Pensar sobre resiliência é pensar que nós, seres humanos, temos, muitas vezes, a incrível capacidade de poder mudar histórias. Me vi pensando sobre isso dia desses, ao encontrar pela rede uma nova versão da fábula da mocinha do leite. Conheces? Pois vou te contar. Eis que em algum lugar do passado, bem lá no passado mesmo, uma jovem camponesa começa a sonhar em ter o seu próprio negócio – ou a se tornar empreendedora, como hoje se ouve dizer por aí.
Pois a jovem acordou um dia e se pôs a fazer planos, que eram mais ou menos assim: “Ô que a vaquinha malhada começou a dar leite hoje! Esse primeiro leite eu tiro, vou para o mercado, vendo e compro três pintos. Com esses três pintos, quando estiverem crescidos, eu vendo os ovos e compro mais três pintos”, e por aí foi sonhando. Quando ela terminou de ordenhar a vaquinha, e ia contente e saltitante pelo caminho, não viu uma pedra, tropeçou e, desolada, ficou vendo seus sonhos sumirem em forma de líquido branco que a terra tragava.
Na fábula original, a que eu li quando criança, a moça fica lá chorando enquanto a voz narradora aparece com a moral: “Não se deve contar com o ovo no fiofó da galinha!“, ou coisa do tipo, sempre uma moral que quer jogar para baixo, apontar o dedo, dizer bem claro: “Eu te disse, eu não te disse? Não adianta se rebelar…“, e coisas assim.
Porém um ser humano qualquer, alguém que eu nem sei quem é, em sua resiliência e criatividade, achou por bem dizer que “Mas que nada, que essa história não poderia acabar assim com essa menina chorando, que a vida não é desse jeito que funciona, não senhor!“. E fez a menina levantar, pegar o balde, voltar para casa e fazer tudo de novo. Em algumas outras versões alguém passa nela um Merthiolate, que é para ela saber o quanto dói separar o corpo da alma, mas depois de enxugar as lágrimas ela se levanta, ergue a cabeça e vai.
E esse final é bem mais lógico porque, afinal, a vaca tinha ficado em casa e voltaria a dar leite no dia seguinte, e a moça só teria que ter mais cuidado dali em diante para não mais tropeçar em seus sonhos e vê-los sumir outra vez, embebidos pela terra.
E houve gente que foi mais adiante ainda e já viu a moça no futuro, dona de fazenda, cheia de porcos, galinhas e vaquinhas, toda feliz.

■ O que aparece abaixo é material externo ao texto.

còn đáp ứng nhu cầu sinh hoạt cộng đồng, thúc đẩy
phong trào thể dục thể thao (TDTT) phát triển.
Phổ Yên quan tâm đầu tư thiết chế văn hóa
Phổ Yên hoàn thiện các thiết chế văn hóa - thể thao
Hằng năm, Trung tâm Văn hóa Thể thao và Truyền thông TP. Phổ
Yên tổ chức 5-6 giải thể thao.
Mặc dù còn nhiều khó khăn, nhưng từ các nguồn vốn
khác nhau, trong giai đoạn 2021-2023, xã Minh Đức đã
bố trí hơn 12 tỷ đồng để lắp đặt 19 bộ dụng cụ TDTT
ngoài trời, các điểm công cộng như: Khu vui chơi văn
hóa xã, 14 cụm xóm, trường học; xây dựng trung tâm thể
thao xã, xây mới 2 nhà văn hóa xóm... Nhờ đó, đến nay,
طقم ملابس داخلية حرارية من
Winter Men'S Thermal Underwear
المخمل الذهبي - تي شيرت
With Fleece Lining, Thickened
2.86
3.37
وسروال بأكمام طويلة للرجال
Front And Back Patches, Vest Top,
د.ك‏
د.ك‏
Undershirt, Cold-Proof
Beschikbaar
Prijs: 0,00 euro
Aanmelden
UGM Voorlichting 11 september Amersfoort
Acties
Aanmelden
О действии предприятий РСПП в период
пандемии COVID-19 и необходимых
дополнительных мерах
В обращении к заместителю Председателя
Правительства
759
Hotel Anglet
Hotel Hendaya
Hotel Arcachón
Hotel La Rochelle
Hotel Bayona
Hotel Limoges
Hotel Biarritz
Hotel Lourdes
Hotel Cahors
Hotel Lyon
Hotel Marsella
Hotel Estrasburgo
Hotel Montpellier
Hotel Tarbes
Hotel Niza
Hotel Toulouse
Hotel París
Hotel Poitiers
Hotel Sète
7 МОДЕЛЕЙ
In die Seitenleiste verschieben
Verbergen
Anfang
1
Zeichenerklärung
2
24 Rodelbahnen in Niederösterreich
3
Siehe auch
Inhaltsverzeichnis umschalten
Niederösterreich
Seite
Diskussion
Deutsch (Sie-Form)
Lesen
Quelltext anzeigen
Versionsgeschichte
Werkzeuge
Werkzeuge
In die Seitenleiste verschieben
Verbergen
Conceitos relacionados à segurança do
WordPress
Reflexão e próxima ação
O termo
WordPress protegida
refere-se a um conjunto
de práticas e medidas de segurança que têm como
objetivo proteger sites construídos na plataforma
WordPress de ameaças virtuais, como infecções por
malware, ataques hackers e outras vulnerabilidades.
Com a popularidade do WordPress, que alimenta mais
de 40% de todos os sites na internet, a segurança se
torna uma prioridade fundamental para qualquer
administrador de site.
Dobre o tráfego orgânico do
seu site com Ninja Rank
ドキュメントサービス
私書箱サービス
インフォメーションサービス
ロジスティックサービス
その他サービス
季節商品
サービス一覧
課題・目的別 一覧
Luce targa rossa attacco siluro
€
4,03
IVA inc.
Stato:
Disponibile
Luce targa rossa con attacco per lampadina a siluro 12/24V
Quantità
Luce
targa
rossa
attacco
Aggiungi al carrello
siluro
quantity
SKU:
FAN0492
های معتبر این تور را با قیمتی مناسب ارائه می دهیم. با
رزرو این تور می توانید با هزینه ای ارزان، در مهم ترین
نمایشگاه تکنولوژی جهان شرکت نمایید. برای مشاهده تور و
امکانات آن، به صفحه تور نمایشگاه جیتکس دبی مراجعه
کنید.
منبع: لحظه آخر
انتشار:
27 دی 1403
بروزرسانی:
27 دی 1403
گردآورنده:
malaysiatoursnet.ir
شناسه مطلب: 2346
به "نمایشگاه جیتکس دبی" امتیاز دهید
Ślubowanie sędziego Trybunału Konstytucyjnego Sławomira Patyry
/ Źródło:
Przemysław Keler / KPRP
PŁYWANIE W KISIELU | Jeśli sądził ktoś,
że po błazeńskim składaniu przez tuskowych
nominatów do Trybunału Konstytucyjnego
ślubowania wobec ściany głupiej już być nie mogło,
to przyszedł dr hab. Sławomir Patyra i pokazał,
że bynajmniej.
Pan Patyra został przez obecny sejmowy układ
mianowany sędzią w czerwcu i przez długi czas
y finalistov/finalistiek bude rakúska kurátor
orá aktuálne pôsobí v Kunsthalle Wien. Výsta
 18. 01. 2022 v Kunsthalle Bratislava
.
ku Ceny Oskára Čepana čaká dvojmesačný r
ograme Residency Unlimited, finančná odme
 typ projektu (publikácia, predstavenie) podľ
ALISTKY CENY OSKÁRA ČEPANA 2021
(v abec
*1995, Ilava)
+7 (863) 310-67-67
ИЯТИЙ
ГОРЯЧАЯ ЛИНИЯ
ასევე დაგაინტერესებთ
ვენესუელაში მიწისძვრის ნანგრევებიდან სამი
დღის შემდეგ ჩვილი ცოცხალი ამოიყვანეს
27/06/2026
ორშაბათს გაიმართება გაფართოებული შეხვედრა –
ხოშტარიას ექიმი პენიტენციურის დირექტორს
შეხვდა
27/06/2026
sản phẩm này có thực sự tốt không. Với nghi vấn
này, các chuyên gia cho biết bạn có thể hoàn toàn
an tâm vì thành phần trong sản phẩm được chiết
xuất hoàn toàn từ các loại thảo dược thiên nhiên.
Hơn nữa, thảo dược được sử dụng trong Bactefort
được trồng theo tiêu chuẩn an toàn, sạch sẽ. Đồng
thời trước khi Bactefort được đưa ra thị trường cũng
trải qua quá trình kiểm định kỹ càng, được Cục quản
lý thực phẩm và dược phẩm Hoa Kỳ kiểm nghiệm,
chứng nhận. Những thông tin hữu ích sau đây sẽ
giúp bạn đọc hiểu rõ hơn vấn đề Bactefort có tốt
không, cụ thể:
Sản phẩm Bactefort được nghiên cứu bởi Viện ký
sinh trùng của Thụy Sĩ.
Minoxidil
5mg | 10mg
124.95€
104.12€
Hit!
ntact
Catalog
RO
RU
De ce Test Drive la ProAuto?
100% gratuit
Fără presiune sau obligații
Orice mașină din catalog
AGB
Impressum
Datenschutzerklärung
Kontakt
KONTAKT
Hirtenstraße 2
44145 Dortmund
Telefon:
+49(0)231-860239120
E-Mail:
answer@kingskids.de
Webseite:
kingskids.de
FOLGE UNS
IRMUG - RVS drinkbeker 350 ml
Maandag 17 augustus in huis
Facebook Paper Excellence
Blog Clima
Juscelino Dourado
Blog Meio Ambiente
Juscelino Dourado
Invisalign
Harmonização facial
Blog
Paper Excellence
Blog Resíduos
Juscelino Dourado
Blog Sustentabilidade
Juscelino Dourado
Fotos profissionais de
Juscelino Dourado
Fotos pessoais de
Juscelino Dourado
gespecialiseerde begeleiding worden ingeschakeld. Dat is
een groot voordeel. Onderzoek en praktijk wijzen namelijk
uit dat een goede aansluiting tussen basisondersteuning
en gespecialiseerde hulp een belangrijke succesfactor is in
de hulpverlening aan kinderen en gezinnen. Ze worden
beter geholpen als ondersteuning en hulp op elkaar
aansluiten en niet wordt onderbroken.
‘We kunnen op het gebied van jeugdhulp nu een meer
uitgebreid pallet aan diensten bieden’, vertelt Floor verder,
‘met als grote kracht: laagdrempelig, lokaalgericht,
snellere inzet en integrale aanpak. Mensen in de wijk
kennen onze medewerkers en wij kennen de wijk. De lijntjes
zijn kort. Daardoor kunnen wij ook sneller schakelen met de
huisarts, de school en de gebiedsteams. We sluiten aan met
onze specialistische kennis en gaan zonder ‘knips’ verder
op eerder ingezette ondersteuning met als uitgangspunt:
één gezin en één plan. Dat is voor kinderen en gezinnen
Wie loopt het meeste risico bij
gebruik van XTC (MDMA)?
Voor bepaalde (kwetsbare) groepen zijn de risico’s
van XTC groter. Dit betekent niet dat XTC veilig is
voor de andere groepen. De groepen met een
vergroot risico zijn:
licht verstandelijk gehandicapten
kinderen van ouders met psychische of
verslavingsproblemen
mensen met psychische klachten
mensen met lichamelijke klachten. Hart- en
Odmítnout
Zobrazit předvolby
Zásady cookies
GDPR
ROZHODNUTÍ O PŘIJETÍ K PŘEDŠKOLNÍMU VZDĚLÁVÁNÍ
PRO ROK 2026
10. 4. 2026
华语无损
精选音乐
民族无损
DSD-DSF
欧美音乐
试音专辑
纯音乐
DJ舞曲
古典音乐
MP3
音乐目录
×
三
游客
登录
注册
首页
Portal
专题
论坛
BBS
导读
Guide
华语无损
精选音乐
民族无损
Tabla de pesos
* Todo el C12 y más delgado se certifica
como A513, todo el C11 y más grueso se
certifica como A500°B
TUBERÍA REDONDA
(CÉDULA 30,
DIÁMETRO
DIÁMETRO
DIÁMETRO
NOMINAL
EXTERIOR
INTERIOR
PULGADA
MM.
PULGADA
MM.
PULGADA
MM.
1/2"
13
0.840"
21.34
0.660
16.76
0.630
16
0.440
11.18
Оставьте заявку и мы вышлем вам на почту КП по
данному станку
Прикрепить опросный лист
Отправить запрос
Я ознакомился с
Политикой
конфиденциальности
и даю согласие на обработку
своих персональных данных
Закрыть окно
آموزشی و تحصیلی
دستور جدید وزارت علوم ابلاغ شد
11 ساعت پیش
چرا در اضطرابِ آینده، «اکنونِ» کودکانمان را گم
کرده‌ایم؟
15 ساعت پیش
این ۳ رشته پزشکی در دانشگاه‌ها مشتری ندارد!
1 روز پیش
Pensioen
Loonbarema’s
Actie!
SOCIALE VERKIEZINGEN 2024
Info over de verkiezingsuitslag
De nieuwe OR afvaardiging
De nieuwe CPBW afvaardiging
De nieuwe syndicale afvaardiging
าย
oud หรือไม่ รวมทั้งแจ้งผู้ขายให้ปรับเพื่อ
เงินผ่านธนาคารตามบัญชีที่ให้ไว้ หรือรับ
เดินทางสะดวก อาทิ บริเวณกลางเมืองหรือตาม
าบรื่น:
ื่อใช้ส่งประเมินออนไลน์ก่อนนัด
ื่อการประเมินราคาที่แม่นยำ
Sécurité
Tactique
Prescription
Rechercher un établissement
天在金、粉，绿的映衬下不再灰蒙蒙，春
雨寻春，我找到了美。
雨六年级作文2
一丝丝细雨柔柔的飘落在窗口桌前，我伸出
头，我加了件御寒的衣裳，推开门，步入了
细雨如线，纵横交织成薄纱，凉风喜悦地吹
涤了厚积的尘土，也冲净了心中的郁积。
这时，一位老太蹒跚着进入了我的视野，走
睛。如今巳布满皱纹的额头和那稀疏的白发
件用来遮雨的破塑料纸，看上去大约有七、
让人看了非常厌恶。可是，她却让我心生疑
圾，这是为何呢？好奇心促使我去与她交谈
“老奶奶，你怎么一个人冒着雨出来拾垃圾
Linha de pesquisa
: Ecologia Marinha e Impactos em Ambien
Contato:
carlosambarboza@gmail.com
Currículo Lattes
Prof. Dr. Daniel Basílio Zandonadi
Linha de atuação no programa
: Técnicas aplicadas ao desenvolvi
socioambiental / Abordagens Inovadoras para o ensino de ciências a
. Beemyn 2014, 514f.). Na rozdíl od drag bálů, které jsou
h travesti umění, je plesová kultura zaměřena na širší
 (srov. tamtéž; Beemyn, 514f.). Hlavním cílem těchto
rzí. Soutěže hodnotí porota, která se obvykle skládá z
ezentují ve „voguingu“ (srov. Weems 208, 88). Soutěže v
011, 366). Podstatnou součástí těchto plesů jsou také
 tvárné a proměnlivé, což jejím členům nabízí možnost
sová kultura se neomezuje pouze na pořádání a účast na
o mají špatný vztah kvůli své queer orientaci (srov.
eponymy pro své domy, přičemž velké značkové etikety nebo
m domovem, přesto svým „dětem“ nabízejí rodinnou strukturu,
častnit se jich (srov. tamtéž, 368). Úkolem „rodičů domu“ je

Tem gente que conseguiu enxergar para além do romantismo e previu essa criatura pobre, que agora rica, transformada em capitalista filho de rato que não tem pena de explorar seus empregados, só pensa na grana, que não está nem aí para sustentabilidade e meio-ambiente, uma criatura bandidona que contrata pistoleiros e manda expulsar as pessoas de suas terras – para tomar posse delas, um ser inescrupuloso que agora é do agro negócio e tem muita grana para manter suas bancadas nos Congressos da vida, para que ninguém mais que tenha nascido pobre possa sequer sonhar em vir a ter um pedaço de terra, por conta da tal reforma agrária. A pobre criatura do leite transformada em monstro sem coração que destrói florestas para fazer pastos, manda matar ativistas e usa agrotóxico pra produzir cada vez mais e barato, que manda e desmanda e por aí anda.
“E a resiliência, dona?“, tu me perguntas. E eu te digo: Povo, resiliência é a dos pobres, dos oprimidos e das famílias daqueles que perderam a vida lutando pela vida de todos, nossas e das florestas!
E como acaba essa história? Não acaba, povo, segue adiante. Porque enquanto houver resiliência – e muita luta – a gente segue inventando “finais” melhores e mais justos, ainda que sejam escritos com tinta vermelha, de muito sangue.